Nothing but the lines below between the line holding "following animation." and the line holding "porque no tenemos", inclusive, should appear in the answer, each set down exactly.
[TASK DATA]
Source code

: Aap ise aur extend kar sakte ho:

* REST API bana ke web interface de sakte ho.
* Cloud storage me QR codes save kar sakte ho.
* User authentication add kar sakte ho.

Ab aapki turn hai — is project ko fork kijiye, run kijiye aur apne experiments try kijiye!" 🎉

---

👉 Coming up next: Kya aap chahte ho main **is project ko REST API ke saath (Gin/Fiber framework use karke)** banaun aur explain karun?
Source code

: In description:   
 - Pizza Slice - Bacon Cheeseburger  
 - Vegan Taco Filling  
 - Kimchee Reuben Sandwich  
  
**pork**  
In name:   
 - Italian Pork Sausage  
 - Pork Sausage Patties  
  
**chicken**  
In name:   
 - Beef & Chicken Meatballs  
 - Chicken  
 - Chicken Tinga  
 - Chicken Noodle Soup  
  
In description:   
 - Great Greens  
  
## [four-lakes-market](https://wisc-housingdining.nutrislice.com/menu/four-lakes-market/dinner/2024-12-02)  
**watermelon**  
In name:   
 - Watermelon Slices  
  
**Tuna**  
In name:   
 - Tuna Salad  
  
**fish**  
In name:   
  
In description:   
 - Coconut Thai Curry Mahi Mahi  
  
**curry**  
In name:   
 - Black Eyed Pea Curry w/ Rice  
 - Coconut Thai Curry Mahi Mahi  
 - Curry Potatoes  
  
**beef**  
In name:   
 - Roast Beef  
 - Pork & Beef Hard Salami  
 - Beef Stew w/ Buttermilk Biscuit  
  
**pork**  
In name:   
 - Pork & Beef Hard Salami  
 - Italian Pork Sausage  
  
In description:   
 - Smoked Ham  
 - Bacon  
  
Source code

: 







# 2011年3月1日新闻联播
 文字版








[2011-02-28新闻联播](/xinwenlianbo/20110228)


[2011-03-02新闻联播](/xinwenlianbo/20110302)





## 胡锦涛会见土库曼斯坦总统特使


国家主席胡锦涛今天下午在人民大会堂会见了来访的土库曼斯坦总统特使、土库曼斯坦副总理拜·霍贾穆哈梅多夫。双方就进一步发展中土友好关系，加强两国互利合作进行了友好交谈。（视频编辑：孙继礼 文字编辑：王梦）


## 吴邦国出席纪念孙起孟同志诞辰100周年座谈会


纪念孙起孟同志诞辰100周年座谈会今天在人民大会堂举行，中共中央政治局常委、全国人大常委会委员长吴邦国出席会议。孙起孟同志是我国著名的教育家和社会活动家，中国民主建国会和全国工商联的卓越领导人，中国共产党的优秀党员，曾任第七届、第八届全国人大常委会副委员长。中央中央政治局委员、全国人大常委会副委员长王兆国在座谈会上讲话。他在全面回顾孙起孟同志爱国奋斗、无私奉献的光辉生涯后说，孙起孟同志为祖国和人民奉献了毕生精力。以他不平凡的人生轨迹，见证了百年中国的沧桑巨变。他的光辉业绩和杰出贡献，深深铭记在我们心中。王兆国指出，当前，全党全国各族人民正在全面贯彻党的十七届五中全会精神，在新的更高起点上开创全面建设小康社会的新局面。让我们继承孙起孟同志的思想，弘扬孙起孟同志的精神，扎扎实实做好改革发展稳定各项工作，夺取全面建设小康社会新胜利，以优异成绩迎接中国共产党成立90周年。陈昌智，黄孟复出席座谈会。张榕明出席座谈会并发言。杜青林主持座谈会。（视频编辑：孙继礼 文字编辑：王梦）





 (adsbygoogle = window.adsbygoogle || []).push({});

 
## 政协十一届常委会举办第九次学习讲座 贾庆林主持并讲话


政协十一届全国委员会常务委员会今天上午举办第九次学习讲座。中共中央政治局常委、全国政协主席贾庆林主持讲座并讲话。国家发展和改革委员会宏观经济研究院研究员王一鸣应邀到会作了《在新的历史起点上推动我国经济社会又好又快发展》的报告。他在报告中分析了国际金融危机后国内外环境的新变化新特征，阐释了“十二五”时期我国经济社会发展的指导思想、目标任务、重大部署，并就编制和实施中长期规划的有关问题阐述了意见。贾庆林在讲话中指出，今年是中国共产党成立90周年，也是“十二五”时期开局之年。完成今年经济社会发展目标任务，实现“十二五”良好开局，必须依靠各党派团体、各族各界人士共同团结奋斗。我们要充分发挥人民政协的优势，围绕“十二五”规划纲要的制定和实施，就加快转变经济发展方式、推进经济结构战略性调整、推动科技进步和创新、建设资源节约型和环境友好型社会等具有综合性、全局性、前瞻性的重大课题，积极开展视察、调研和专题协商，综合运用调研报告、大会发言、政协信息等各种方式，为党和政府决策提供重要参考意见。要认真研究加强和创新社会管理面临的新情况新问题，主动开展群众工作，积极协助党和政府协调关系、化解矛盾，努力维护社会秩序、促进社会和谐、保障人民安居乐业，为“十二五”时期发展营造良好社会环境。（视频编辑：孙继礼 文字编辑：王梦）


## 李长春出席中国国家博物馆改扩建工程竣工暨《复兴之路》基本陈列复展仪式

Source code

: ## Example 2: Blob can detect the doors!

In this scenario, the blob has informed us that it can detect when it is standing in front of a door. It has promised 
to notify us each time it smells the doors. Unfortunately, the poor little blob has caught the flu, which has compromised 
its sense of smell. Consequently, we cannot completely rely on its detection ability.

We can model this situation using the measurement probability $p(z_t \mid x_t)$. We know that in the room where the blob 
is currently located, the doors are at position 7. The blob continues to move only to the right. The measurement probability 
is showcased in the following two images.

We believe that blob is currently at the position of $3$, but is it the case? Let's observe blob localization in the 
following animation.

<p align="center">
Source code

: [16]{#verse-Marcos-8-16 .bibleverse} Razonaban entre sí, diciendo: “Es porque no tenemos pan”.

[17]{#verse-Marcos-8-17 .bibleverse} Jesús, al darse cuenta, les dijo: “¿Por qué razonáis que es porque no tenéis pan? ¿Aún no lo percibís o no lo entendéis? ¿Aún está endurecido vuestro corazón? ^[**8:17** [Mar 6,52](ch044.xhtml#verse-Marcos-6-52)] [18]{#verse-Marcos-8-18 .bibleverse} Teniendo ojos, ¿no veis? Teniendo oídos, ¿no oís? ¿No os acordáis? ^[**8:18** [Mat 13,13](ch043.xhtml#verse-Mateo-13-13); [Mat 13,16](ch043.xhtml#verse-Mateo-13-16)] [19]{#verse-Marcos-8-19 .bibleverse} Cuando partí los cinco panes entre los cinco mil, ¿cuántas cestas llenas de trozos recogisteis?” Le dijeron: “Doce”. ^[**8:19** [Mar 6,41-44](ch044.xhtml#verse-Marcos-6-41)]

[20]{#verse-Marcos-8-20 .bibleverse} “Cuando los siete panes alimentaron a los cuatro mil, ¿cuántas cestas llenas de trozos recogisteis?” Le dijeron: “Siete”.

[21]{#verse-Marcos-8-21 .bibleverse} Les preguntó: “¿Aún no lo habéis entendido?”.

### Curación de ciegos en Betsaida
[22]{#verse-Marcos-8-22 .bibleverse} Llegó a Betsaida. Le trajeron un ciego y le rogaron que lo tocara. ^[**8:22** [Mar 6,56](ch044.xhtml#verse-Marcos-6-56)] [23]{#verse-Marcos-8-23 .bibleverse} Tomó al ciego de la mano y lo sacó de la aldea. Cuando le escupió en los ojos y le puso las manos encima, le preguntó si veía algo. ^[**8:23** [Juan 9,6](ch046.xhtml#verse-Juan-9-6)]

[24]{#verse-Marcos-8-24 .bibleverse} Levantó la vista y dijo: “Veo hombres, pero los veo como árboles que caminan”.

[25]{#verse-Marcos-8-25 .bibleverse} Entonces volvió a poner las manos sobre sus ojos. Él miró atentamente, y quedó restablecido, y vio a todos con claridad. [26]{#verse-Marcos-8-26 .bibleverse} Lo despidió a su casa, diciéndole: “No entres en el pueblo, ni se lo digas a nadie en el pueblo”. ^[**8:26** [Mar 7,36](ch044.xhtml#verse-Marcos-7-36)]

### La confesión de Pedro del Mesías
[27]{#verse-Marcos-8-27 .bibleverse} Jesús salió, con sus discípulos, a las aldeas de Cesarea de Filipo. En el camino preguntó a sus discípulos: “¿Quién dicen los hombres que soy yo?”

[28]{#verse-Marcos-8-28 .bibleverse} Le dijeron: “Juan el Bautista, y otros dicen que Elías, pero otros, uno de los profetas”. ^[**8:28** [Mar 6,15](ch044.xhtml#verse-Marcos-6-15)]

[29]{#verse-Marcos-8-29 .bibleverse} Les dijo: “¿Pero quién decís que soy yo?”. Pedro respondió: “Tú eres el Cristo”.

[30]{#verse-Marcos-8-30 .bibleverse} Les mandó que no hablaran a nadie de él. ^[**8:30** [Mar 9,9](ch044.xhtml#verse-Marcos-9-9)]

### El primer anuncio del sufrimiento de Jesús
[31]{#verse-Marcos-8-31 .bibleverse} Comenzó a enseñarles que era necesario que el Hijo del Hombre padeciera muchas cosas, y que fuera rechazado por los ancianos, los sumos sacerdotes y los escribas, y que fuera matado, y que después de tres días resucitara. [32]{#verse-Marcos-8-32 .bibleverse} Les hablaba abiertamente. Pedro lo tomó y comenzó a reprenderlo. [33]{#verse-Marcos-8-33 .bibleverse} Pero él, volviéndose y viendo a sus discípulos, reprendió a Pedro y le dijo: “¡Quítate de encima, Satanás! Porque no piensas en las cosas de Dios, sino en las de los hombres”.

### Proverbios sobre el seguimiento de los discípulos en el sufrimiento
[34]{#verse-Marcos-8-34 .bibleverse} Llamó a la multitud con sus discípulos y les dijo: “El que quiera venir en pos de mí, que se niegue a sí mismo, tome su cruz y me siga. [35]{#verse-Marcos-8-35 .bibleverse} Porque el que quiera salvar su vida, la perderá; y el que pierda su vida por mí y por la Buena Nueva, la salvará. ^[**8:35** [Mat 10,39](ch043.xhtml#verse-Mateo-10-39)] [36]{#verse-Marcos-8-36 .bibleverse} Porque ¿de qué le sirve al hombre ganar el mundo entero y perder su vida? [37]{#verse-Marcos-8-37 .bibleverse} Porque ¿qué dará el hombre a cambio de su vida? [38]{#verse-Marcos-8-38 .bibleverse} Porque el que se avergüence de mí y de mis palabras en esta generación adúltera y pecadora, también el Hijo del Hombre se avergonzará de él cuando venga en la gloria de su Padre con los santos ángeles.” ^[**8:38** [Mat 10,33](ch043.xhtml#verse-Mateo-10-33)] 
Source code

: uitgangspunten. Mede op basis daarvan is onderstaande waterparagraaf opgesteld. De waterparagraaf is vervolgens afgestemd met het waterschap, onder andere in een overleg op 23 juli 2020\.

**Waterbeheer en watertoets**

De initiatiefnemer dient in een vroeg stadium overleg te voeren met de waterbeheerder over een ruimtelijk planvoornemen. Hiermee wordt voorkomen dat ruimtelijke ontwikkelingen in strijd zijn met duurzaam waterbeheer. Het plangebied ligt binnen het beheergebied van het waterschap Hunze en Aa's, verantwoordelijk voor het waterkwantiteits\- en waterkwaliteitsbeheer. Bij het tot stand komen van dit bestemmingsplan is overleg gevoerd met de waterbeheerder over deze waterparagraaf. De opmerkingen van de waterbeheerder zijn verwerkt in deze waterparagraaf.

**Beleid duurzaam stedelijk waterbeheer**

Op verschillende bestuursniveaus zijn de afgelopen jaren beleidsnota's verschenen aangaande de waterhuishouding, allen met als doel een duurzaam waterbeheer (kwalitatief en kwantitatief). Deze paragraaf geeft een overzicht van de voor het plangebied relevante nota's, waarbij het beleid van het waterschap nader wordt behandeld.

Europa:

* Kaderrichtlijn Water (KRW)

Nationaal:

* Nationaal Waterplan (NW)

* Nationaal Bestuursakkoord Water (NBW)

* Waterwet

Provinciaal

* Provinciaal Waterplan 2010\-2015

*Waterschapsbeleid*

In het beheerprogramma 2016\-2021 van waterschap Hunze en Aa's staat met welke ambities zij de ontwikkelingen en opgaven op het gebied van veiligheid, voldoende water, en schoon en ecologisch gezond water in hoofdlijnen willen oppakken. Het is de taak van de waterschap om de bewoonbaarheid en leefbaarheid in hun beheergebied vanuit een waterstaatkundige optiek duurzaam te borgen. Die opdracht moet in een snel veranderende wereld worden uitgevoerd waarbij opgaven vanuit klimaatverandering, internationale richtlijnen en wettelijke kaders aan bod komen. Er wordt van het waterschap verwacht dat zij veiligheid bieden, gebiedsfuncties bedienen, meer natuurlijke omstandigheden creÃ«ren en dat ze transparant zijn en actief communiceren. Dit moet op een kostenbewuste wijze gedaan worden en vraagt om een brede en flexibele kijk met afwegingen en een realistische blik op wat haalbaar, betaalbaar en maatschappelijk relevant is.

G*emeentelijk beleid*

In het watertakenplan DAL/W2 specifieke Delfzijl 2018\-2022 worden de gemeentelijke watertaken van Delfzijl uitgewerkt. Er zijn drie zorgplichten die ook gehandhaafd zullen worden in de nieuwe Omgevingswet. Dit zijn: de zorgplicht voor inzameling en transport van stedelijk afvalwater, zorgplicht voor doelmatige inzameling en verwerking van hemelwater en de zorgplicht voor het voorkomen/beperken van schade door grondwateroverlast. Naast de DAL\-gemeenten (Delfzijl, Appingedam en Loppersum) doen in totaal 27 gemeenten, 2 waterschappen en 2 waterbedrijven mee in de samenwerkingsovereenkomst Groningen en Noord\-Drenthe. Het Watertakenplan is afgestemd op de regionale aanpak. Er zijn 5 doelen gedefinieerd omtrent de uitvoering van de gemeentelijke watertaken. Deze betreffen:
[/TASK DATA]
EXPECTED ANSWER:
following animation.

<p align="center">
Source code

: [16]{#verse-Marcos-8-16 .bibleverse} Razonaban entre sí, diciendo: “Es porque no tenemos pan”.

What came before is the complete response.